• _Available data_:
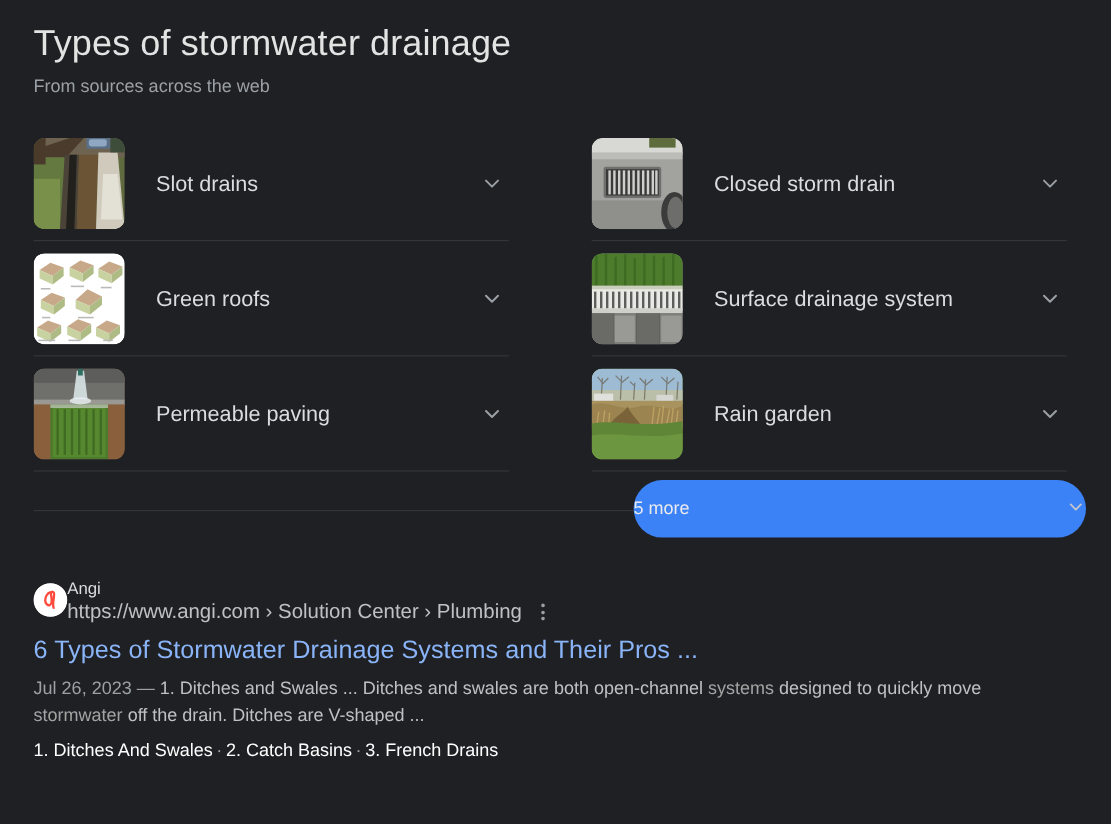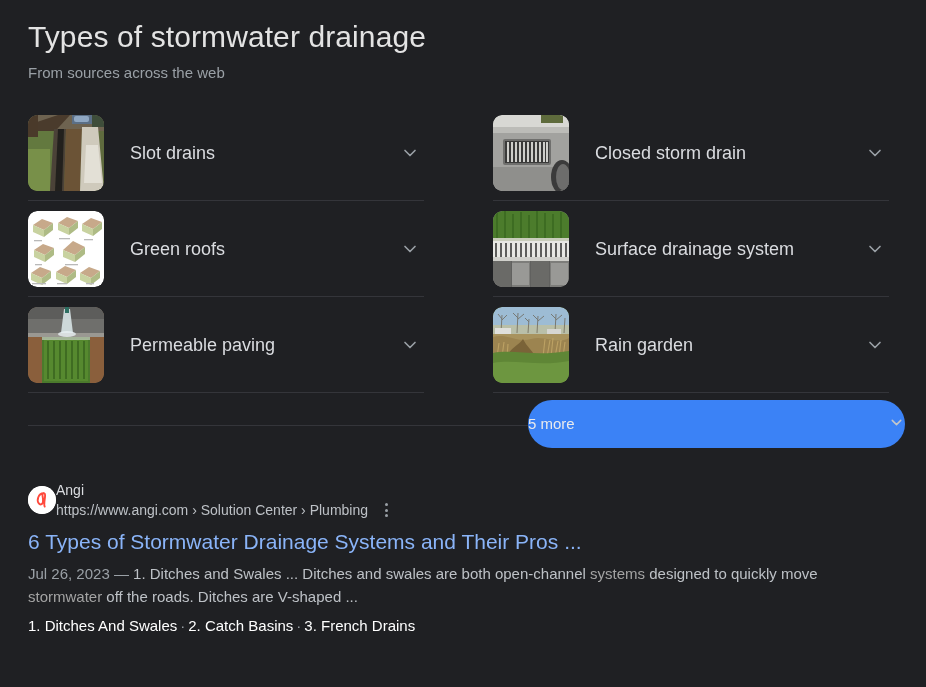--- a/index.html
+++ b/index.html
@@ -163,21 +163,21 @@
     color: #dadce0;
   }
 
   .url-line {
     display: flex;
     align-items: center;
     gap: 9px;
   }
 
   .site-url {
-    font-size: 14px;
+    font-size: 17px;
     line-height: 18px;
     color: #bdc1c6;
     white-space: nowrap;
   }
 
   .kebab {
     width: 18px;
     height: 18px;
     display: flex;
     flex-direction: column;
@@ -554,21 +554,21 @@
               <i></i>
               <i></i>
           </div>
         </div>
       </div>
     </div>
 
     <div class="result-title">6 Types of Stormwater Drainage Systems and Their Pros ...</div>
 
     <div class="snippet">
-      <span class="date">Jul 26, 2023</span><span class="date">&nbsp;</span><span class="date">—</span><span>&nbsp;</span><span>1. Ditches and Swales ... Ditches and swales are both open-channel </span><b>systems</b><span> designed to quickly move </span><b>stormwater</b><span> off the roads. Ditches are V-shaped ...</span>
+      <span class="date">Jul 26, 2023</span><span class="date">&nbsp;</span><span class="date">—</span><span>&nbsp;</span><span>1. Ditches and Swales ... Ditches and swales are both open-channel </span><b>systems</b><span> designed to quickly move </span><b>stormwater</b><span> off the drain. Ditches are V-shaped ...</span>
     </div>
 
     <div class="sitelinks">
       <a>1. Ditches And Swales</a><span class="sep">·</span><a>2. Catch Basins</a><span class="sep">·</span><a>3. French Drains</a>
     </div>
   </div>
 
 </div>
 
 </body></html>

• _Work task_: From the first line to the last, transcribe the listing exactly; skip the pictures.

• _Response for this exercise_:
--- a/index.html
+++ b/index.html
@@ -163,21 +163,21 @@
     color: #dadce0;
   }
 
   .url-line {
     display: flex;
     align-items: center;
     gap: 9px;
   }
 
   .site-url {
-    font-size: 14px;
+    font-size: 17px;
     line-height: 18px;
     color: #bdc1c6;
     white-space: nowrap;
   }
 
   .kebab {
     width: 18px;
     height: 18px;
     display: flex;
     flex-direction: column;
@@ -554,21 +554,21 @@
               <i></i>
               <i></i>
           </div>
         </div>
       </div>
     </div>
 
     <div class="result-title">6 Types of Stormwater Drainage Systems and Their Pros ...</div>
 
     <div class="snippet">
-      <span class="date">Jul 26, 2023</span><span class="date">&nbsp;</span><span class="date">—</span><span>&nbsp;</span><span>1. Ditches and Swales ... Ditches and swales are both open-channel </span><b>systems</b><span> designed to quickly move </span><b>stormwater</b><span> off the roads. Ditches are V-shaped ...</span>
+      <span class="date">Jul 26, 2023</span><span class="date">&nbsp;</span><span class="date">—</span><span>&nbsp;</span><span>1. Ditches and Swales ... Ditches and swales are both open-channel </span><b>systems</b><span> designed to quickly move </span><b>stormwater</b><span> off the drain. Ditches are V-shaped ...</span>
     </div>
 
     <div class="sitelinks">
       <a>1. Ditches And Swales</a><span class="sep">·</span><a>2. Catch Basins</a><span class="sep">·</span><a>3. French Drains</a>
     </div>
   </div>
 
 </div>
 
 </body></html>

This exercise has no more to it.